We talked about a similar idea here on the Briefing before – we called it the “bifurcation of intelligence”: a world in which some companies deploy Copilot and call it a day, while others are rethinking their business models in an age of AI agents (and the rest of it). Robert Glaser digs deeper into this idea:
But the interesting AI work does not wait for the next community meeting. It appears inside a code review, a sales proposal, a research task, a product prototype, a production incident, a test strategy, a compliance question. Or when someone figures out that for a certain class of product components, they can set up something close to a dark factory: write the intent, let the agent run a very loose loop, apply enough backpressure to keep it on track, evaluate the outcome against strong scenarios, refine the intent, and repeatedly get high-quality results.

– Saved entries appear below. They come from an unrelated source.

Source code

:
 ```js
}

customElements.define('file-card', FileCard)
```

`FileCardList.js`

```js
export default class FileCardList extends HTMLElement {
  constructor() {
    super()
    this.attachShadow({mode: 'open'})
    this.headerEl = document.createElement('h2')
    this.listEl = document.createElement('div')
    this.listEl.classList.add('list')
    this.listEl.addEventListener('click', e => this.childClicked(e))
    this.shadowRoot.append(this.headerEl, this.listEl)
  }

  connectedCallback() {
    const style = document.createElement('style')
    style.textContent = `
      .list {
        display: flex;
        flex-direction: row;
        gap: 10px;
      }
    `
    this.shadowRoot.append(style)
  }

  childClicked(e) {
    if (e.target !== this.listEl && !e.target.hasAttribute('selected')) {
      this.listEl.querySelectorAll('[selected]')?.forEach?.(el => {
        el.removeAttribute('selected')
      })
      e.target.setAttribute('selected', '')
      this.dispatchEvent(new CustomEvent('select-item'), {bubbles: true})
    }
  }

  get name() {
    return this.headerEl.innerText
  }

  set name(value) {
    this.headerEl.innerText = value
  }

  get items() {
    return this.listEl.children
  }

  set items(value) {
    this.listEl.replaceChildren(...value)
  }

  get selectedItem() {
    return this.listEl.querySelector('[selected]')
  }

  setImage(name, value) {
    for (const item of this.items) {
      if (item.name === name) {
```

By the time the story is cleaned up enough to become a best-practice slide, the important learning has often lost its teeth. What made it useful was the friction: the missing context, the test that failed, the weird API behavior, the moment where the agent sprawled into nonsense and someone had to pull it back.
And to stay in the theme of my new book OUTLEARN:
The next advantage is learning velocity. Who finds the real patterns faster? Who moves discoveries from individuals to teams to organizational capabilities? Who builds backpressure into agentic loops, so agents can’t sprawl? Who distributes useful agent capabilities without turning them into monolithic enterprise agents that fit nobody? Who finally uses agentic engineering to make agile real, instead of just slapping AI onto the old ceremonies?